● Exercise passage:
§
On nearly every level, from nearly every angle, in just about every way... what's emerging about the contours of Russian involvement in this election has everything to do with the farce and failure that remains of the Republican Party.
Sure, this is a horror story starring Donald Trump, and 18 months of selling out and capitulation to a lying egomaniacal narcissist, but what's also involved is the much longer story of a reflexive red-hating commie naming right wing, which collapsed on itself as the Cold War came to an end. Without their easy to name enemy, the right has floundered, struggling to accept a Russia that tried, glumly, to reverse years of autocratic rule from a Communist dictatorship, only to watch a new, and more dangerous oligarchy take shape under a well trained former KGB operative named Vladimir Putin.
Republican admiration for Putin has always been a strange and wondrous thing, a "we know he's bad, but somehow he does it so good" well of admiration and unease that conservatives can't seem to shake. Like many liberals, I don't especially see the appeal - it appears to be an element of the conservative DNA that simply finds authoritarianism appealing, no matter the source.
§
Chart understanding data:
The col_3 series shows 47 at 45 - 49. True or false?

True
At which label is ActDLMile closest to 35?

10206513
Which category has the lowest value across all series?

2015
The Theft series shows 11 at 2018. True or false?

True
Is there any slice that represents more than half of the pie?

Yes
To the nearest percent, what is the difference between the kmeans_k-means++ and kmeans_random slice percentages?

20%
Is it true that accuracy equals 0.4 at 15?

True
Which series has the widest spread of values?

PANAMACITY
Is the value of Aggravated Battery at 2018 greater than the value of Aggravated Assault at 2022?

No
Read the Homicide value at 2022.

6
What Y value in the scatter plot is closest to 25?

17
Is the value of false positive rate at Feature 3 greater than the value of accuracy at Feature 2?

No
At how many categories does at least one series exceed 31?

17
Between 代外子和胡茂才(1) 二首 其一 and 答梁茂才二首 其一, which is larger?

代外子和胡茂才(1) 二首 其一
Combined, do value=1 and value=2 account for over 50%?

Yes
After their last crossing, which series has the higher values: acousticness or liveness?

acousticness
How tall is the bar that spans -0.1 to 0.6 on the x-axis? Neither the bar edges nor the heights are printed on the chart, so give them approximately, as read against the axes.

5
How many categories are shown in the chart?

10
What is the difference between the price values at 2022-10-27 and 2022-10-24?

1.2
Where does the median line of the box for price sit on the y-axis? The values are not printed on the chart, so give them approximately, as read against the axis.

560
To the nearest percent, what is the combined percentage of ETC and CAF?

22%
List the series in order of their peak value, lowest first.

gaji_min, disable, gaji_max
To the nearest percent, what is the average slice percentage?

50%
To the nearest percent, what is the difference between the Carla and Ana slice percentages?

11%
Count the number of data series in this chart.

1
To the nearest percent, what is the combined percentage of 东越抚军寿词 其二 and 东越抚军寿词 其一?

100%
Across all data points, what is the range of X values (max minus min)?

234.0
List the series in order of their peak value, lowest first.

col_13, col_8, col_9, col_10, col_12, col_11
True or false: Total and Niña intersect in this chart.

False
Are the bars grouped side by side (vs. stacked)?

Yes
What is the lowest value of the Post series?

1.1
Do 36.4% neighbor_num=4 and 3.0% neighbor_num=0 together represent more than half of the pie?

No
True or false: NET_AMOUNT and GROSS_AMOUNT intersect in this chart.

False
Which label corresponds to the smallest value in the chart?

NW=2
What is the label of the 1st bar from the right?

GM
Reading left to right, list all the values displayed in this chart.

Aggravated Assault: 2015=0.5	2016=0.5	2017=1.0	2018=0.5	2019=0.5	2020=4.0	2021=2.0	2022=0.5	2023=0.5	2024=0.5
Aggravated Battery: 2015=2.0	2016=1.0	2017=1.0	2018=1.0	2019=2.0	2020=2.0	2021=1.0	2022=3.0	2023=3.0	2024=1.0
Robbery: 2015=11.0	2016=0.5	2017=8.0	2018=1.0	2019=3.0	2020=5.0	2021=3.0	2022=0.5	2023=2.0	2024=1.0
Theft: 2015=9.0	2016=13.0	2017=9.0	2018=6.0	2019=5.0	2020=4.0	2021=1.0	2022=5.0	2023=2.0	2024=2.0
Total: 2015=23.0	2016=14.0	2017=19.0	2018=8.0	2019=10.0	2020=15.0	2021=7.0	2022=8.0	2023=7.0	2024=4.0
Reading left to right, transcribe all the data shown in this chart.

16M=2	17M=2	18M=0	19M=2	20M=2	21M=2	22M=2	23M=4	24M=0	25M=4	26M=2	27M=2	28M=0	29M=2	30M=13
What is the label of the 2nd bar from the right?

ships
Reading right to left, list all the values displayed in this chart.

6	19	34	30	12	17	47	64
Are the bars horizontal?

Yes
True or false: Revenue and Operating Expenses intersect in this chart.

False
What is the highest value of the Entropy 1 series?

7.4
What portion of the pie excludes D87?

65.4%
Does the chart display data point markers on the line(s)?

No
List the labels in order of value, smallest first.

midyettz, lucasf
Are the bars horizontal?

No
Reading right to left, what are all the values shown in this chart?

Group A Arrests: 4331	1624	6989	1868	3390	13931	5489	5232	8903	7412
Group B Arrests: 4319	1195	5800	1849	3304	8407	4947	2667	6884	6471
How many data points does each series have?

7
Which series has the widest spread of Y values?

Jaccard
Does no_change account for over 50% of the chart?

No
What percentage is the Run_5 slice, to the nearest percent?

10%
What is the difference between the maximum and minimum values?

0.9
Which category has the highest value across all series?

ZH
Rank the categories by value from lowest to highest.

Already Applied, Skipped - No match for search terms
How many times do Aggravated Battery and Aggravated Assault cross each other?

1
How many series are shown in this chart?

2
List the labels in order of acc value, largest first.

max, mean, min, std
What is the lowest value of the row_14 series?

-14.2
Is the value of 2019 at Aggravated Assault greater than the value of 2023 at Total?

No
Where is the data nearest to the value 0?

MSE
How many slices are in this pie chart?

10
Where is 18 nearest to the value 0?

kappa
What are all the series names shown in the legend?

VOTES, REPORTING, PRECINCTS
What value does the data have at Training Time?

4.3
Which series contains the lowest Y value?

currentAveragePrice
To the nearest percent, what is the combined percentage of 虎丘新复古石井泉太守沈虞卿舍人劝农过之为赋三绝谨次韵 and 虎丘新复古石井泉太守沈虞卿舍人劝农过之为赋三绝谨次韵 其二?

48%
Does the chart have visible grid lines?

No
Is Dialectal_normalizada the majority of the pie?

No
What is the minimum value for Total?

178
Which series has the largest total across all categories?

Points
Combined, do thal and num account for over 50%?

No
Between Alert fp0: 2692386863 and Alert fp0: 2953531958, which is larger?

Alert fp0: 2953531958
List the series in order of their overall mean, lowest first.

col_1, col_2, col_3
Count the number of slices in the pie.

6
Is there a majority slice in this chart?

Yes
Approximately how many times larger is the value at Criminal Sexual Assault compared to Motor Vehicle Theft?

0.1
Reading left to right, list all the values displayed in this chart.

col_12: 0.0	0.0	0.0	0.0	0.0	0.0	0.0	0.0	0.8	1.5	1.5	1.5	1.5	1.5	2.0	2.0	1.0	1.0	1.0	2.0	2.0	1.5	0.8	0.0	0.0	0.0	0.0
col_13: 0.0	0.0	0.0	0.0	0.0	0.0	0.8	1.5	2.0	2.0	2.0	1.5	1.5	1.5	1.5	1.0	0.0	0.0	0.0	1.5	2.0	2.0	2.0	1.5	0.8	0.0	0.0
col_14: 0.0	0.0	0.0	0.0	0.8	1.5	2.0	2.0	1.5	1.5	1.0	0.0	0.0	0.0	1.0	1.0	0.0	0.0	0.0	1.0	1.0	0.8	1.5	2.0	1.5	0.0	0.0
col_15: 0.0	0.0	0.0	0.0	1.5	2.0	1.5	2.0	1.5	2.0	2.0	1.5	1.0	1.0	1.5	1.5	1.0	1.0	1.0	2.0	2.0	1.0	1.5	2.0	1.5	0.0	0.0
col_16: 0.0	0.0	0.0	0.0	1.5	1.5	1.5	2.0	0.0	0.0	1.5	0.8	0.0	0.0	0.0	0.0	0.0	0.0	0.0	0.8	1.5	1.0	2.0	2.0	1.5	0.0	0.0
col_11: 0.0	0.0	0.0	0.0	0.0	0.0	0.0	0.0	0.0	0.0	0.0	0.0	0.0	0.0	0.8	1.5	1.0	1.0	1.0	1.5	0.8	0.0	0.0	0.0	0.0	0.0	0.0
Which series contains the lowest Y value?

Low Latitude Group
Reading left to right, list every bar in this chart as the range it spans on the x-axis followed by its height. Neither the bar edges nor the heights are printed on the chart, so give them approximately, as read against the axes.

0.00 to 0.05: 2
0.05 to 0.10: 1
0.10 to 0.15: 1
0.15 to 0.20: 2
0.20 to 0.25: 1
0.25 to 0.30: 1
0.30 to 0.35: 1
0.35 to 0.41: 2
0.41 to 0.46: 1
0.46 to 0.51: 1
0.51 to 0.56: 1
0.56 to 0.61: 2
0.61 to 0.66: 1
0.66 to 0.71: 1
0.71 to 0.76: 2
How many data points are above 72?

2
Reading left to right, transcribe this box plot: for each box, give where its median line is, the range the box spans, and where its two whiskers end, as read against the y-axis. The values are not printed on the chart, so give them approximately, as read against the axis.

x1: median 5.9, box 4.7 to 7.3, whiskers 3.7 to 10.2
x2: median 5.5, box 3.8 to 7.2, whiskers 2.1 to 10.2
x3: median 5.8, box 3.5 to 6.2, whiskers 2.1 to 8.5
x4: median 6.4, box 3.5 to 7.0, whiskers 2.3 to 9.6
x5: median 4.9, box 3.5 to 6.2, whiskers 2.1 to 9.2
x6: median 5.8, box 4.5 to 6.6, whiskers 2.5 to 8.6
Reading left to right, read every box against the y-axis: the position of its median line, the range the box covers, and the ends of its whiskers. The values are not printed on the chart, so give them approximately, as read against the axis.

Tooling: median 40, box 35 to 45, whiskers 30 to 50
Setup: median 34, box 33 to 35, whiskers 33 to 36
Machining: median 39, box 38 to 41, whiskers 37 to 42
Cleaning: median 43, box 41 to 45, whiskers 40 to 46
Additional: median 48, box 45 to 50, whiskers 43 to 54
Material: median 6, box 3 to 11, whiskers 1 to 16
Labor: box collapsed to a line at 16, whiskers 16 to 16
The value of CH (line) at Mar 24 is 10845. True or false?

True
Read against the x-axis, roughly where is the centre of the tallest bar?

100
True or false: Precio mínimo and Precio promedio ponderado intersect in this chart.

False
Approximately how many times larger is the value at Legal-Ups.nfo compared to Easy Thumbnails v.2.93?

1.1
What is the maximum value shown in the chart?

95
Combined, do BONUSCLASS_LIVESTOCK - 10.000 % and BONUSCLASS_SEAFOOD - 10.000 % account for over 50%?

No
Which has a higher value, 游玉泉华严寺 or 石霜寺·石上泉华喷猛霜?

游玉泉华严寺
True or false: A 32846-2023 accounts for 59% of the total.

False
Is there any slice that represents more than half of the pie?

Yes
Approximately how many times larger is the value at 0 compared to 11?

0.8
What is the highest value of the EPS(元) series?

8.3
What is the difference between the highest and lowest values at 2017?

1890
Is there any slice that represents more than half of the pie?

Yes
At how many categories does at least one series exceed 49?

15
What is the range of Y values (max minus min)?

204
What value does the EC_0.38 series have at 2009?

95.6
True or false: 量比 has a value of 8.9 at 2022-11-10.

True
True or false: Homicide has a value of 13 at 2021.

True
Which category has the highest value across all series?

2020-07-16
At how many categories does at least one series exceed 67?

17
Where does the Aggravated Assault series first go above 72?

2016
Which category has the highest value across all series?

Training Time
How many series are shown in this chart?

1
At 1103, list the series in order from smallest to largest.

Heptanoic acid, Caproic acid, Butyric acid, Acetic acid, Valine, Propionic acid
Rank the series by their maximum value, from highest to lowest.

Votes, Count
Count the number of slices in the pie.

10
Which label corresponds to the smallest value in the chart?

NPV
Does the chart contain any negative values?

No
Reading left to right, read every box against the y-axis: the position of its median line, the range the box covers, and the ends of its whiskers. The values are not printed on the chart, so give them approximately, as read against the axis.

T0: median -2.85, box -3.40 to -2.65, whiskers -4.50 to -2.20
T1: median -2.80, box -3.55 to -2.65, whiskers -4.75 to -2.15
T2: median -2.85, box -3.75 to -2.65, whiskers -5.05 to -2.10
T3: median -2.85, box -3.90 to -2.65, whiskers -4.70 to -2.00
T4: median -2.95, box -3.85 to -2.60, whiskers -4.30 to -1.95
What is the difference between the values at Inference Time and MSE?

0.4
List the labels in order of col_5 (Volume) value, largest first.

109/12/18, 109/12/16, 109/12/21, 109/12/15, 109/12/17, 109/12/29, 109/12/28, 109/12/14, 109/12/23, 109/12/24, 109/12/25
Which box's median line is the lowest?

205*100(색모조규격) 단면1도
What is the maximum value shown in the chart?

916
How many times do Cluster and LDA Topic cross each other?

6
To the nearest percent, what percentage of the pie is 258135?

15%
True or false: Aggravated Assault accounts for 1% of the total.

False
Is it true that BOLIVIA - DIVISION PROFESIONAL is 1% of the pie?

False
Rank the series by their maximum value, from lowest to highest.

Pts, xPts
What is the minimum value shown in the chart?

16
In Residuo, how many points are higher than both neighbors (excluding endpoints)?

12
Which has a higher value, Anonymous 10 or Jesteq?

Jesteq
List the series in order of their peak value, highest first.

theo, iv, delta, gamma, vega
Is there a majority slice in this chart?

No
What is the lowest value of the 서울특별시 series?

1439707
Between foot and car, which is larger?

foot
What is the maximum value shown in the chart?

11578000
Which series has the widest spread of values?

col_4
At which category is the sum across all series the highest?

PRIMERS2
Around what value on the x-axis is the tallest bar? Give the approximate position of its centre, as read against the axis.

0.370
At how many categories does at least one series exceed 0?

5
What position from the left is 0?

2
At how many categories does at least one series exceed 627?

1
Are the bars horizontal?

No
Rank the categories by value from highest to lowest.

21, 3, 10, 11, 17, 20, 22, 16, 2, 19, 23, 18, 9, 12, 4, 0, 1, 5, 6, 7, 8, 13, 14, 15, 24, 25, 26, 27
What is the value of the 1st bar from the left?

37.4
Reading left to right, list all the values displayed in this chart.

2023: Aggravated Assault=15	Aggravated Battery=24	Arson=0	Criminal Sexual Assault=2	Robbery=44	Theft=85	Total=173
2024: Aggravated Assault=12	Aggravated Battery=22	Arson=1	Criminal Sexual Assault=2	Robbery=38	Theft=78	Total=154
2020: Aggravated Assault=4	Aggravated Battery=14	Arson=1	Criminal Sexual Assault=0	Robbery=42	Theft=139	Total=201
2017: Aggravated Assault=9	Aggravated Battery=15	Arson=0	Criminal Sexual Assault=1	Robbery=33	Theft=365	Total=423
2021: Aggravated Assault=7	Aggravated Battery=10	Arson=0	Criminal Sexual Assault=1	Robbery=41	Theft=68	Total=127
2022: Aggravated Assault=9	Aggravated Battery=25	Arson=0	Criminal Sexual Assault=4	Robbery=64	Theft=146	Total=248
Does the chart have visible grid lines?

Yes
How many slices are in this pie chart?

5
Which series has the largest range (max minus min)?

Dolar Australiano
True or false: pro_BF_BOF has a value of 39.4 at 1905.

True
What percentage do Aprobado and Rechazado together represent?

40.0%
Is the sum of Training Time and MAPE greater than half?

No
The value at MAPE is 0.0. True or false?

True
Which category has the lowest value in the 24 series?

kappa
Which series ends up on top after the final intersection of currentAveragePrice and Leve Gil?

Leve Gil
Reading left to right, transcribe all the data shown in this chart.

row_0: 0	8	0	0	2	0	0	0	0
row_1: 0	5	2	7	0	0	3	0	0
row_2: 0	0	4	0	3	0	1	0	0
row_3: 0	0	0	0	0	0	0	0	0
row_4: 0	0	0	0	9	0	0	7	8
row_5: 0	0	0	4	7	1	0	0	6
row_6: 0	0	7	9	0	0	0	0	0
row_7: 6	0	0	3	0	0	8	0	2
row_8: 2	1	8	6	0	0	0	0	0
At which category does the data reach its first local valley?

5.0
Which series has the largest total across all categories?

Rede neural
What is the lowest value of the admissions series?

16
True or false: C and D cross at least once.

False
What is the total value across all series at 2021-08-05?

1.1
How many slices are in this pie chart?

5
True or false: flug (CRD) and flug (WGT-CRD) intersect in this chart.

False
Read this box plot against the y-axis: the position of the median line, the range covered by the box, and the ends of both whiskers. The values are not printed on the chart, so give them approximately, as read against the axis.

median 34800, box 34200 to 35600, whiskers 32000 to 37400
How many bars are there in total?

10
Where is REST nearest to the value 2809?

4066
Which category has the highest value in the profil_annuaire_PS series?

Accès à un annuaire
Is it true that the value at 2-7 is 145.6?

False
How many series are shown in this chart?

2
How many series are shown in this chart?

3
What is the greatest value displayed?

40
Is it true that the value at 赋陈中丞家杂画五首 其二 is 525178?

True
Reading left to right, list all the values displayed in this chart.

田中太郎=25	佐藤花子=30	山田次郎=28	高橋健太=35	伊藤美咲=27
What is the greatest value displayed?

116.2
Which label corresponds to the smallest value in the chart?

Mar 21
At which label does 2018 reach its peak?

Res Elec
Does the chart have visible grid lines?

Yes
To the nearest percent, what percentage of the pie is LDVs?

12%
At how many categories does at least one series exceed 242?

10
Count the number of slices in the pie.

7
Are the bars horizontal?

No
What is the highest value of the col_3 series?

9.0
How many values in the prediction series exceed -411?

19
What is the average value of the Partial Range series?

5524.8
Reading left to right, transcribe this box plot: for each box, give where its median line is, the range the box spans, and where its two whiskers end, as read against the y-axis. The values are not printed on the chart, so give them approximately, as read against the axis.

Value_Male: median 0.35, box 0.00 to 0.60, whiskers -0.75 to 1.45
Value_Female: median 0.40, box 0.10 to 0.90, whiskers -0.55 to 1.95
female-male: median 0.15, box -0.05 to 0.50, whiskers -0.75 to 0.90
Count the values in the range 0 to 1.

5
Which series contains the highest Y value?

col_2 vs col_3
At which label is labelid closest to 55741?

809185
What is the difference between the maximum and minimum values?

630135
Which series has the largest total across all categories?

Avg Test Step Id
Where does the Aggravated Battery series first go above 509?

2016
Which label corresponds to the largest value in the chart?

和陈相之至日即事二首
§
● Work item A: Extract the passage of the commentary on Russia and the Republican Party from "On nearly every" up to and including "named Vladimir Putin.".
● Work item B: Write a continuation of the commentary on Russia and the Republican Party, picking up after its final sentence.

● Written answer A:
On nearly every level, from nearly every angle, in just about every way... what's emerging about the contours of Russian involvement in this election has everything to do with the farce and failure that remains of the Republican Party.
Sure, this is a horror story starring Donald Trump, and 18 months of selling out and capitulation to a lying egomaniacal narcissist, but what's also involved is the much longer story of a reflexive red-hating commie naming right wing, which collapsed on itself as the Cold War came to an end. Without their easy to name enemy, the right has floundered, struggling to accept a Russia that tried, glumly, to reverse years of autocratic rule from a Communist dictatorship, only to watch a new, and more dangerous oligarchy take shape under a well trained former KGB operative named Vladimir Putin.

● Written answer B:
I tend to think that it's in that context of the guilty, even dirty, conservative love for Putin that we have to understand why Putin's putative involvement in this year's election is causing them both heartache and denial. They know he's bad and wrong... but they just can't bring themselves to quit him.
And the icing on top of that is... without Putin, did they really even win this election at all?
This isn't some fear mongering piece of tinfoil hat conspiracies; the election is over and the result we have is the result we got. But Russian attempts to hack US computer systems, with the express interest of affecting this election and even attempting to alter the result has to be deeply concerning on several levels. At the very least, it's naive not to acknowledge the role leak after leak of internal e-mails and communications from within the Democratic establishment had on the overall outcome; even on a small level, it's clear minds were hanged and votes affected by the revelations in those private communications, most of which were shared without context or clear understanding of their overall place in a longer discussion.
Yes, it's simplistic to say "the Russians changed the outcome of the election" - the forces in play are multiple and complex, and it's not the Russians who made explicit appeals to racial fears and class resentments that drew an overwhelming number of rural white voters, mostly male, to vote for Trump in heavily lopsided numbers. It's not the Russians who convinced the FBI to run roughshod through Huma Abedin's e-mail inbox with wild claims of unseen e-mails that turned out to be totally nonexistent, creating seeds of doubt that probably drove white women back to Trump in large enough numbers to change the outcomes in close states. There are people who chose Trump clearly understanding the liar he'd been and the dangers he posed, and went ahead with him anyway. And that, ultimately, is on them, not on Russian interference of any kind.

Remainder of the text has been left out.